Tuesday, October 26, 2010

Werewolf of London (1935)

Doctor Glendon (Henry Hull) is a dedicated botanist who doesn't go in for that society life stuff that scientists are frequently thrust into. He leads an expedition into Tibet to find the mysterious mariphasa, a plant that blossoms only by moonlight.

The good doctor does find said plant, and brings it back to London. Yea, maybe he was bitten by a half man, half wolf beast, but who cares? This plant is cool!

Night after night he studies the plant all the while dutifully ignoring his young, hot wife (Valerie Hobson). He meets the strange Doctor Yogami (Warner Oland), who claims to have met him in Tibet. He too was searching for the mariphasa plant but came up empty. It seems the blossom of the mariphasa is the only way to keep the victim of a werewolf bite from transforming. Doctor Glendon doesn't care about that, he's got this awesome plant to look at! And he's got this awesome dentist's lamp to look at it with, too! His young hot wife (remember her?) doesn't mind. Her long lost hunky childhood friend is around to keep her, ahem, entertained.

This was the first werewolf movie. Well, the first talkie werewolf movie. A good movie, but it failed when it came out. People thought it too similar to Dr. Jekyll and Mr. Hyde, which I still haven't seen. Bela Lugosi was considered for Dr. Yogami, who would have been awesome in the role. Though, Warner was pretty good as well. Over the next three years he would play Charlie Chan nine more times then die of pneumonia. I bet he was way better than Sidney Toler. He sucked.

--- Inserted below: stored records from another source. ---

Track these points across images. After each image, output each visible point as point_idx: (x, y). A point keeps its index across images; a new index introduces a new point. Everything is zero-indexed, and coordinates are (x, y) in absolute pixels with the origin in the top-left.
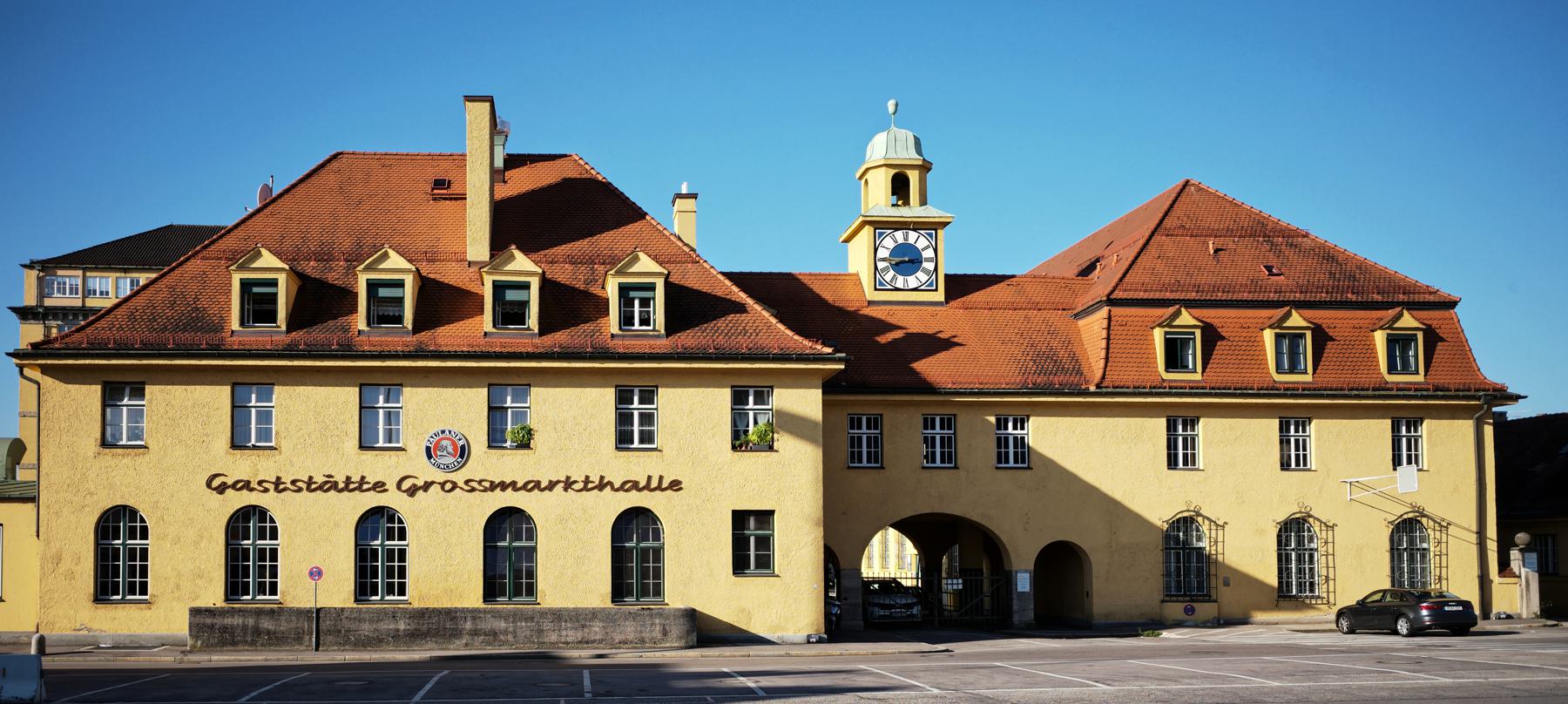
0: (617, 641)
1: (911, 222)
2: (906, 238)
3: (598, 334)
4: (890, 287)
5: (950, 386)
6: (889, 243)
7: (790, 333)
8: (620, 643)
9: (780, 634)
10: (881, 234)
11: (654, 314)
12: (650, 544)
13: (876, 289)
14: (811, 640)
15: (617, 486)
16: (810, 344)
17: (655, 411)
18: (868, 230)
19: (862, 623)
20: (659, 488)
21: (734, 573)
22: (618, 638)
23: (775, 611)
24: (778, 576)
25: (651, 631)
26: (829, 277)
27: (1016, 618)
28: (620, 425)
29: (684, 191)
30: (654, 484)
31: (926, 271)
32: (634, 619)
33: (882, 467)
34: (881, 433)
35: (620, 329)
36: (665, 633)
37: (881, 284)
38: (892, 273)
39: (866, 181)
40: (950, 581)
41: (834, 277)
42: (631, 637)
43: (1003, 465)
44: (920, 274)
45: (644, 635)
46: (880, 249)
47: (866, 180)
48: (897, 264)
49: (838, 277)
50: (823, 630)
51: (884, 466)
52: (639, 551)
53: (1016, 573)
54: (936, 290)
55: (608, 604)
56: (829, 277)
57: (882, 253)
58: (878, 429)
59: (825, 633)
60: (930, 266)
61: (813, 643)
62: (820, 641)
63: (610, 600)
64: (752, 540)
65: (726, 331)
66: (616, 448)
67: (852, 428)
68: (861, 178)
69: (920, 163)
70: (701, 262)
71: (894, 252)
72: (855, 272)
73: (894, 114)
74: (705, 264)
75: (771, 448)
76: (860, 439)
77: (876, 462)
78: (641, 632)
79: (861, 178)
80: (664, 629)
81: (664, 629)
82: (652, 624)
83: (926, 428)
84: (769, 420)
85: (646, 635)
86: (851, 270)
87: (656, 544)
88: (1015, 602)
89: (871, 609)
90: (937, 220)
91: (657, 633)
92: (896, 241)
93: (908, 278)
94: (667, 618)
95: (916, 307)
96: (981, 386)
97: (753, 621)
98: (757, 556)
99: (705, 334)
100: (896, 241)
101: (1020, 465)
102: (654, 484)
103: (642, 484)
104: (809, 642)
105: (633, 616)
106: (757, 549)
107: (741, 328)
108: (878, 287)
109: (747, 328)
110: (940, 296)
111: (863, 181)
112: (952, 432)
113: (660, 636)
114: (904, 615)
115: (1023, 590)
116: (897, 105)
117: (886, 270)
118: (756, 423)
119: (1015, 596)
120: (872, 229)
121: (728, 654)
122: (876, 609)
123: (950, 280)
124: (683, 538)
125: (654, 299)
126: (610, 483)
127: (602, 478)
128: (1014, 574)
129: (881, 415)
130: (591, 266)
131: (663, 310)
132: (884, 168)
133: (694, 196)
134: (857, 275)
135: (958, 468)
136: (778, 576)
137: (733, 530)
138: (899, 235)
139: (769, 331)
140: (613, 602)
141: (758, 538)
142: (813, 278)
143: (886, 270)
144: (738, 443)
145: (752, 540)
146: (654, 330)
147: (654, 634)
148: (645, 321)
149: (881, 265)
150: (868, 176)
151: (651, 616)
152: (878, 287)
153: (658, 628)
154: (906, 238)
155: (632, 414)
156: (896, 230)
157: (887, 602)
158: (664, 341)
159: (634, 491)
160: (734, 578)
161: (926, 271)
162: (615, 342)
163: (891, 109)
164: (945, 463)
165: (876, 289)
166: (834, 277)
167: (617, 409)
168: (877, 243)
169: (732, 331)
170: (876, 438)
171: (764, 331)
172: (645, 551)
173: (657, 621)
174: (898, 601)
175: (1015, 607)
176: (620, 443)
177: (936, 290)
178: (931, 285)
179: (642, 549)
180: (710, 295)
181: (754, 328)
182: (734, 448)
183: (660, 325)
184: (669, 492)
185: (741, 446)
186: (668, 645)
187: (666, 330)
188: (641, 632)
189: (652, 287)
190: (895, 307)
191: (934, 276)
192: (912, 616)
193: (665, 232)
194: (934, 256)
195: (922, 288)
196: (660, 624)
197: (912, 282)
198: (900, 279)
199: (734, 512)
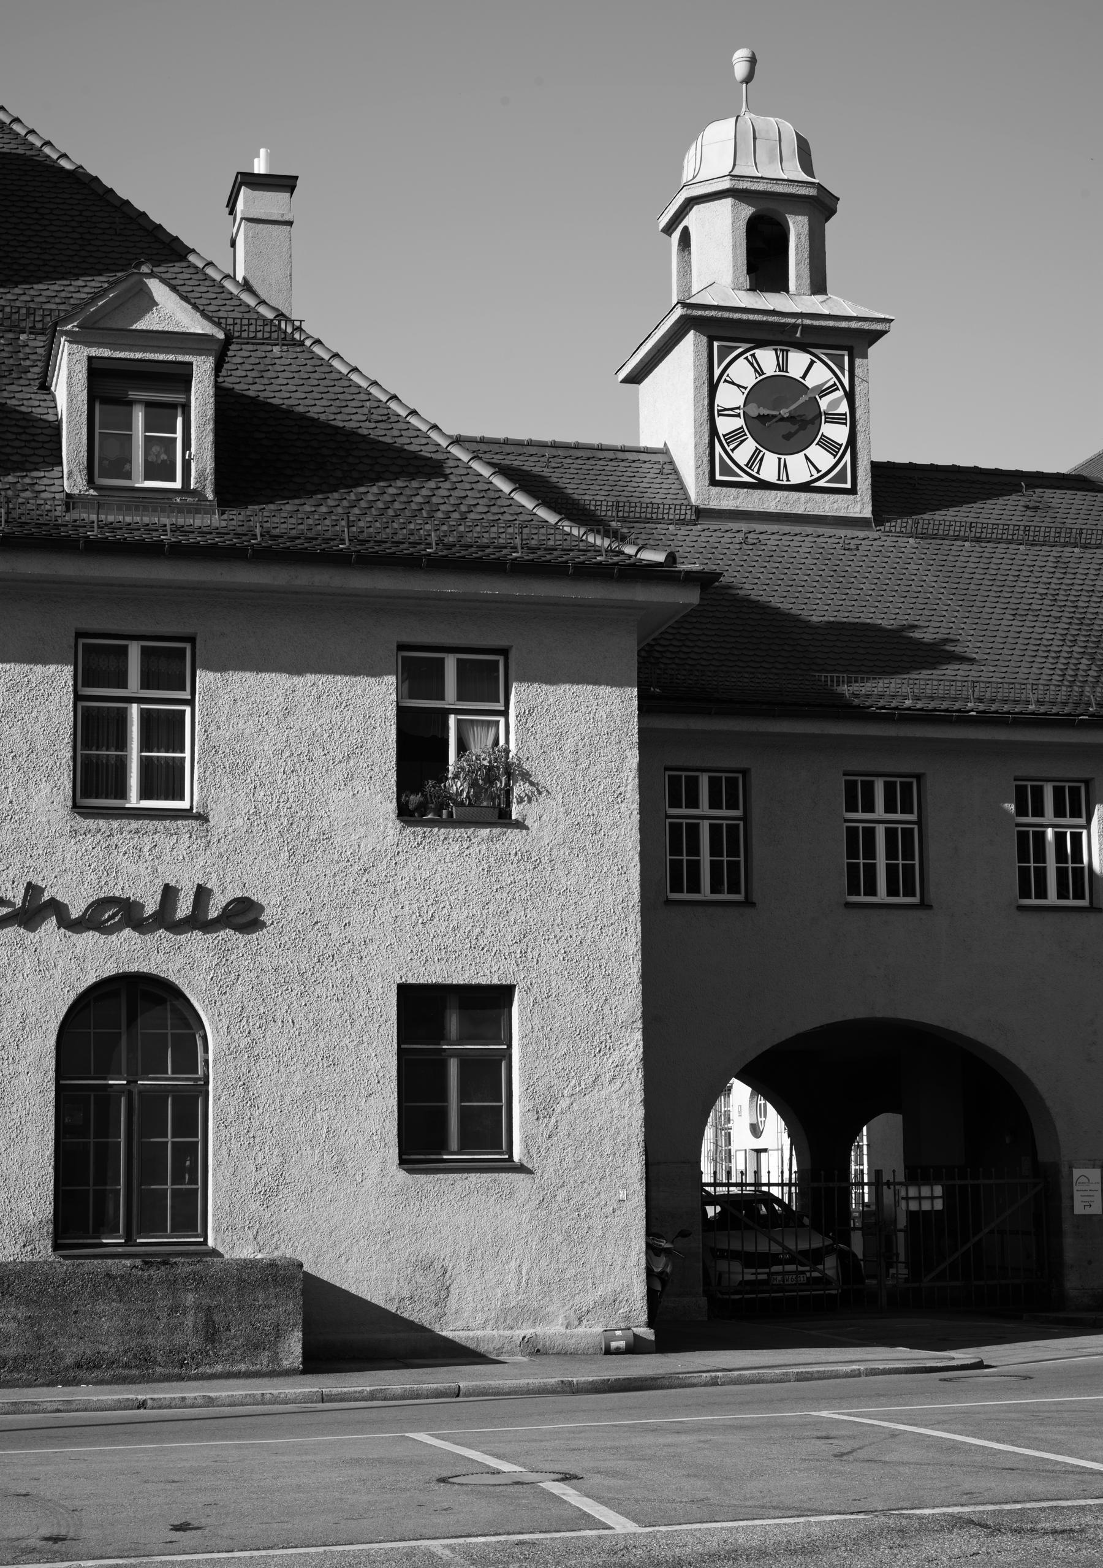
0: (69, 1360)
1: (795, 326)
2: (783, 366)
3: (28, 494)
4: (746, 479)
5: (908, 703)
6: (742, 372)
7: (551, 518)
8: (78, 1366)
9: (529, 1332)
10: (724, 353)
11: (187, 445)
12: (169, 1079)
13: (714, 482)
14: (614, 1345)
15: (75, 913)
16: (607, 542)
17: (188, 710)
18: (689, 346)
19: (703, 1301)
20: (198, 922)
21: (402, 1162)
22: (72, 1351)
23: (513, 1264)
24: (521, 1169)
25: (172, 1329)
26: (600, 454)
27: (1072, 1283)
28: (86, 745)
29: (260, 166)
30: (184, 908)
31: (829, 445)
32: (119, 1290)
33: (748, 903)
34: (745, 818)
35: (91, 481)
36: (211, 1333)
37: (726, 470)
38: (750, 445)
39: (686, 233)
40: (913, 1192)
41: (611, 455)
42: (111, 1347)
43: (1033, 902)
44: (815, 451)
45: (150, 1340)
46: (723, 387)
47: (686, 230)
48: (760, 417)
49: (621, 455)
50: (644, 1318)
51: (756, 897)
52: (136, 1097)
53: (1071, 1167)
54: (853, 491)
55: (44, 1250)
56: (600, 454)
57: (728, 397)
58: (735, 807)
59: (650, 1324)
60: (838, 433)
61: (618, 1352)
62: (636, 1347)
63: (49, 1243)
64: (453, 1066)
65: (380, 505)
66: (75, 806)
67: (675, 803)
68: (669, 229)
69: (812, 192)
70: (308, 343)
71: (753, 395)
72: (661, 446)
73: (748, 80)
74: (317, 349)
75: (502, 818)
76: (694, 830)
77: (734, 888)
78: (141, 1332)
79: (669, 229)
80: (209, 1321)
81: (209, 1321)
82: (174, 1309)
83: (851, 807)
84: (496, 742)
85: (157, 1342)
86: (648, 439)
87: (182, 1081)
88: (1069, 1241)
89: (723, 1265)
90: (854, 325)
91: (189, 1337)
92: (759, 371)
93: (788, 458)
94: (219, 1290)
95: (809, 530)
96: (982, 707)
97: (453, 1297)
98: (464, 1113)
99: (323, 509)
100: (759, 371)
101: (1071, 902)
102: (184, 908)
103: (151, 907)
104: (608, 1351)
105: (120, 1286)
106: (464, 1095)
107: (418, 499)
108: (718, 477)
109: (435, 500)
110: (861, 506)
111: (676, 235)
112: (913, 817)
113: (195, 1343)
114: (790, 1280)
115: (1088, 1211)
116: (753, 61)
117: (736, 437)
118: (462, 747)
119: (1067, 1226)
120: (704, 339)
121: (397, 1388)
122: (736, 1266)
123: (882, 471)
124: (262, 1062)
125: (186, 408)
126: (57, 908)
127: (32, 890)
128: (1065, 1170)
129: (745, 772)
130: (10, 335)
131: (210, 439)
132: (728, 202)
133: (285, 183)
134: (665, 451)
135: (930, 907)
136: (521, 1169)
137: (400, 1042)
138: (767, 358)
139: (494, 509)
140: (56, 1247)
141: (468, 1063)
142: (560, 452)
143: (736, 437)
144: (415, 799)
145: (453, 1066)
146: (185, 490)
147: (179, 1339)
148: (160, 468)
149: (724, 425)
150: (691, 220)
151: (172, 1284)
152: (718, 477)
153: (190, 1320)
154: (783, 366)
155: (122, 718)
156: (761, 344)
157: (763, 1247)
158: (215, 520)
159: (127, 932)
160: (402, 1176)
161: (829, 445)
162: (75, 515)
163: (740, 69)
164: (897, 894)
165: (714, 482)
166: (611, 455)
167: (78, 698)
168: (717, 372)
169: (397, 505)
170: (733, 830)
171: (480, 509)
172: (156, 1097)
173: (190, 1298)
174: (791, 1244)
175: (1069, 1256)
176: (86, 794)
177: (853, 491)
178: (840, 478)
179: (145, 1092)
180: (326, 425)
181: (452, 501)
182: (406, 814)
183: (201, 475)
184: (225, 934)
185: (422, 809)
186: (219, 1368)
187: (217, 492)
188: (141, 1332)
189: (182, 378)
190: (760, 527)
191: (847, 457)
192: (824, 1281)
193: (210, 271)
194: (844, 408)
195: (821, 483)
196: (198, 1308)
197: (798, 469)
198: (771, 460)
199: (406, 992)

The "werewolf" character took a six year hiatus until reinvented by Creighton Chaney in The Wolf Man. I prefer calling the thing a "wolf man" rather than a werewolf, because historically, a werewolf was a man who made a pact with the devil to gain the ability to transform into a wolf. Not someone cursed to change into a man-wolf hybrid. Whatever. Too many history and folklore classes, I suppose.

Nevertheless, it's a good movie. AMRU 3.5. But it's not the FIRST werewolf movie. According to IMDB, the oldest movie with werewolf as a keyword was Nosferatu, which I've seen, but I don't remember the wolf. I will see a restored copy soon, so I'll keep an eye out.

The oldest surviving "werewolf" movie is called Wolf Blood (1925). You'll hear about it soon.